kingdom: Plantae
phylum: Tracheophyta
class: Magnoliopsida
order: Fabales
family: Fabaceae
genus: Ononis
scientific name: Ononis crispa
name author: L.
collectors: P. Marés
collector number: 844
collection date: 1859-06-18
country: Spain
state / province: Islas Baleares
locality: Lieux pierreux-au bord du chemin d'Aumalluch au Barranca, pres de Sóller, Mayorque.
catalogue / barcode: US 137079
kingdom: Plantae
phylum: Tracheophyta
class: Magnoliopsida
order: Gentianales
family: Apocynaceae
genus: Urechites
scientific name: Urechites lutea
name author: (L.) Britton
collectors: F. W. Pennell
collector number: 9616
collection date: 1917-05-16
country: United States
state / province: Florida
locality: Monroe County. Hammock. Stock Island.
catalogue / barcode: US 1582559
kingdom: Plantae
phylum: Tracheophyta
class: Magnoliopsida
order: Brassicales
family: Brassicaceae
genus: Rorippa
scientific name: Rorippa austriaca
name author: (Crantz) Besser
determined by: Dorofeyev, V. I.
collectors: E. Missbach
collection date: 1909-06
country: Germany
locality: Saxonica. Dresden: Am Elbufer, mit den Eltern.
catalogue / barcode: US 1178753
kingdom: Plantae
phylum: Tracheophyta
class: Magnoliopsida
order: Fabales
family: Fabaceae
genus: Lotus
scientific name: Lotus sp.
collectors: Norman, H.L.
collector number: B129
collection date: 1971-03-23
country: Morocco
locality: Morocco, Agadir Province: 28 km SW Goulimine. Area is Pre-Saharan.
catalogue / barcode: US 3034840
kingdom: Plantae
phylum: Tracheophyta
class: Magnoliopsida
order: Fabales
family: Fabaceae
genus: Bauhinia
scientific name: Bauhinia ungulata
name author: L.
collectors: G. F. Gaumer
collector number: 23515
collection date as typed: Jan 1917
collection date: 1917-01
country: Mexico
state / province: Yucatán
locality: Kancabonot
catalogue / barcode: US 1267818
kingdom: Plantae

------------------------------------------------

任务目标
请更新材料中从开头起至含有“collector number: 9616”的那一行为止的部分（首尾两行均包括），把其中每一处“scientific name”替换为“species name”，其余内容一律不变，并只给出这一部分。

答案如下
kingdom: Plantae
phylum: Tracheophyta
class: Magnoliopsida
order: Fabales
family: Fabaceae
genus: Ononis
species name: Ononis crispa
name author: L.
collectors: P. Marés
collector number: 844
collection date: 1859-06-18
country: Spain
state / province: Islas Baleares
locality: Lieux pierreux-au bord du chemin d'Aumalluch au Barranca, pres de Sóller, Mayorque.
catalogue / barcode: US 137079
kingdom: Plantae
phylum: Tracheophyta
class: Magnoliopsida
order: Gentianales
family: Apocynaceae
genus: Urechites
species name: Urechites lutea
name author: (L.) Britton
collectors: F. W. Pennell
collector number: 9616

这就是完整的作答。